◆ Task to complete
Copy all of the data below word for word, leaving out the pictures.

◆ Records provided
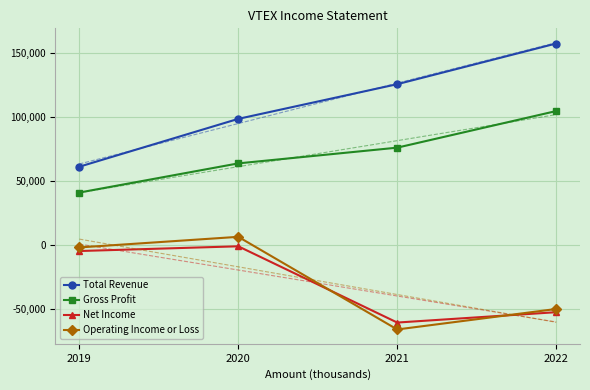

Reading right to left, transcribe all the data shown in this chart.

Total Revenue: 2022=157600	2021=125800	2020=98700	2019=61300
Gross Profit: 2022=104800	2021=76200	2020=63900	2019=41100
Net Income: 2022=-52400	2021=-60500	2020=-900	2019=-4600
Operating Income or Loss: 2022=-49900	2021=-65900	2020=6500	2019=-1800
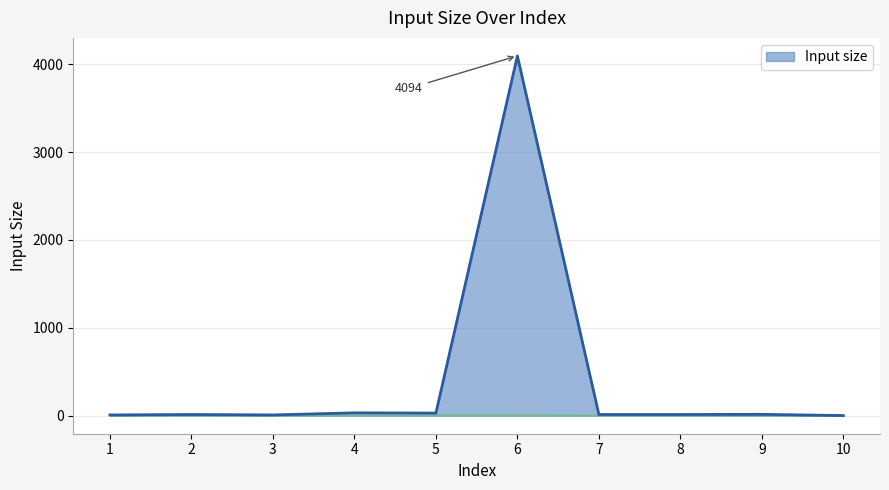

What is the ratio of the value at 1 to the value at 4?

0.3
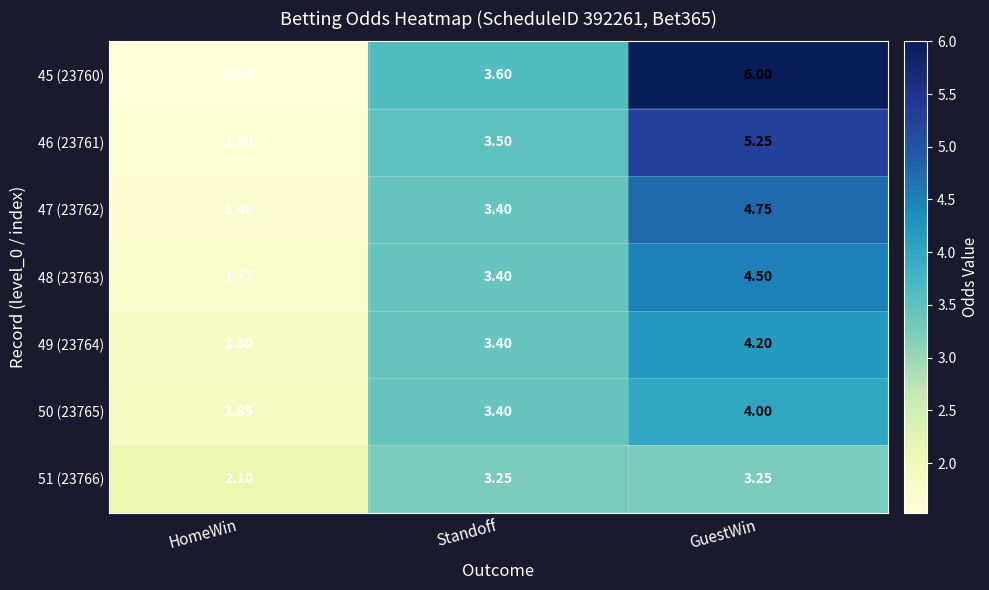

Where does the 51 (23766) series first go above 3?

Standoff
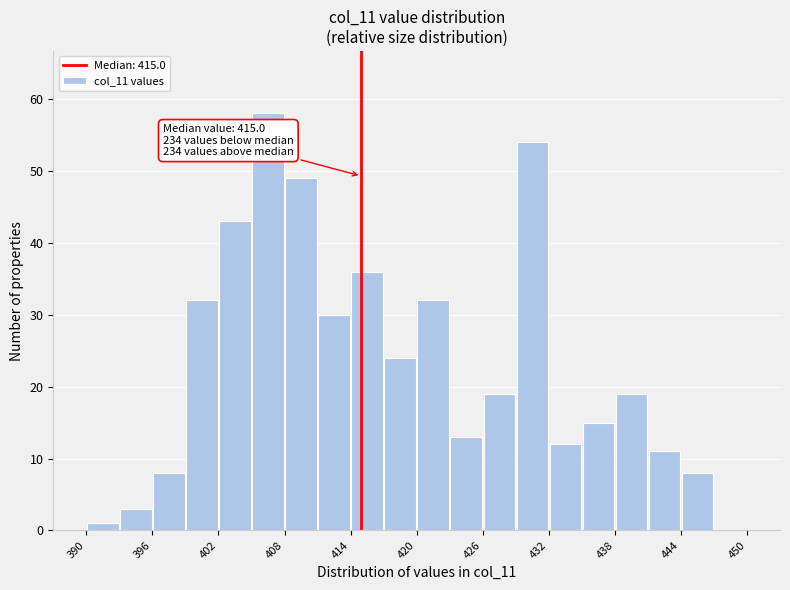

Around what value on the x-axis is the tallest bar? Give the approximate position of its centre, as read against the axis.

407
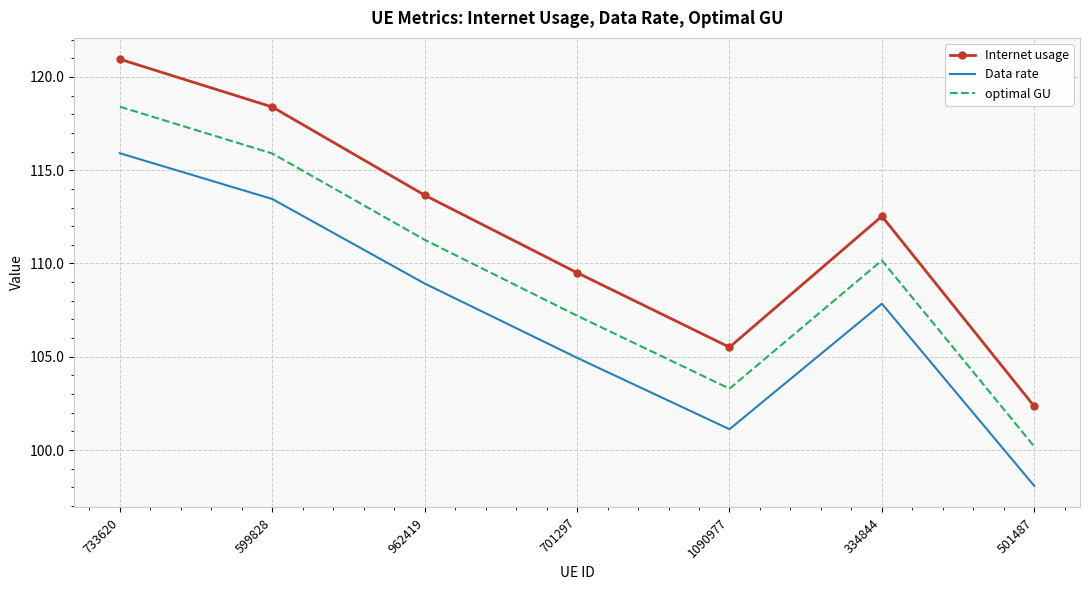

True or false: Internet usage and Data rate intersect in this chart.

False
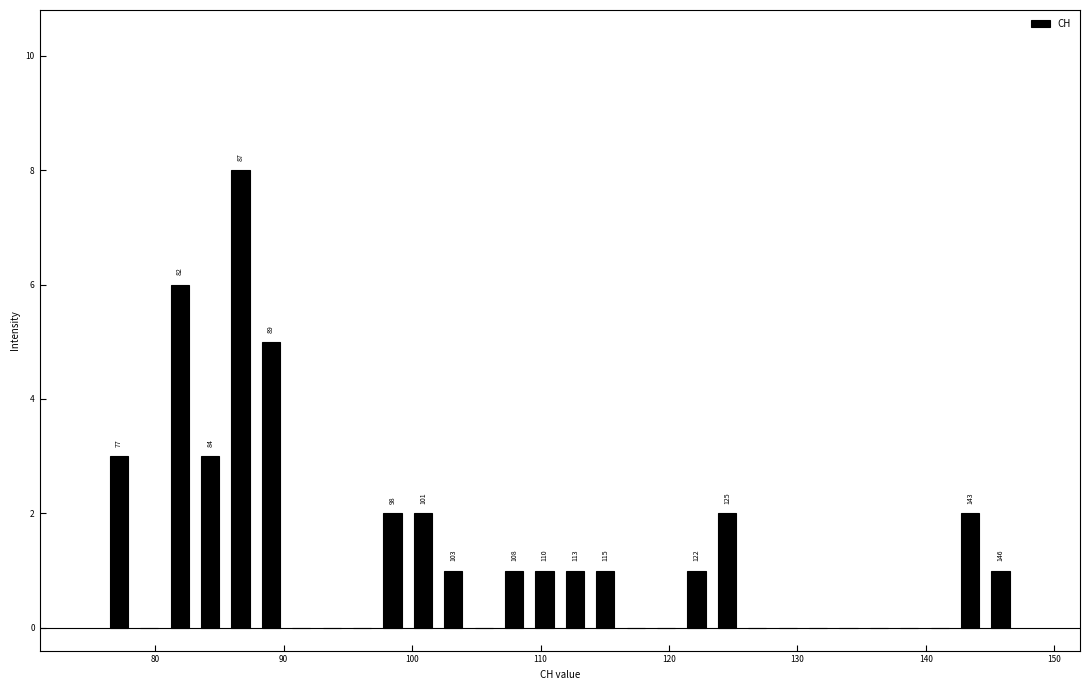

Read against the x-axis, roughly where is the centre of the tallest bar?

87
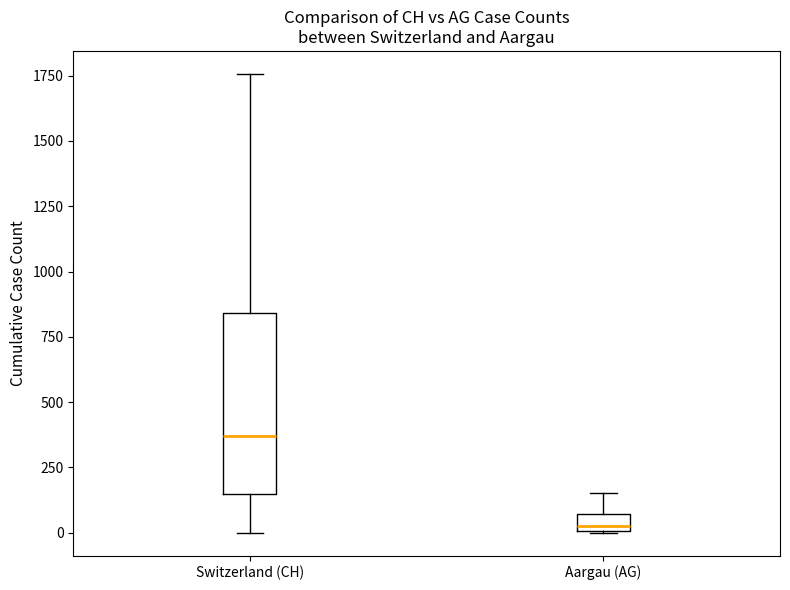

Where is the upper edge of the box for Switzerland (CH) on the y-axis? The values are not printed on the chart, so give them approximately, as read against the axis.

850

◆ Solution to this problem
Reading right to left, transcribe all the data shown in this chart.

Total Revenue: 2022=157600	2021=125800	2020=98700	2019=61300
Gross Profit: 2022=104800	2021=76200	2020=63900	2019=41100
Net Income: 2022=-52400	2021=-60500	2020=-900	2019=-4600
Operating Income or Loss: 2022=-49900	2021=-65900	2020=6500	2019=-1800

What is the ratio of the value at 1 to the value at 4?

0.3

Where does the 51 (23766) series first go above 3?

Standoff

Around what value on the x-axis is the tallest bar? Give the approximate position of its centre, as read against the axis.

407

True or false: Internet usage and Data rate intersect in this chart.

False

Read against the x-axis, roughly where is the centre of the tallest bar?

87

Where is the upper edge of the box for Switzerland (CH) on the y-axis? The values are not printed on the chart, so give them approximately, as read against the axis.

850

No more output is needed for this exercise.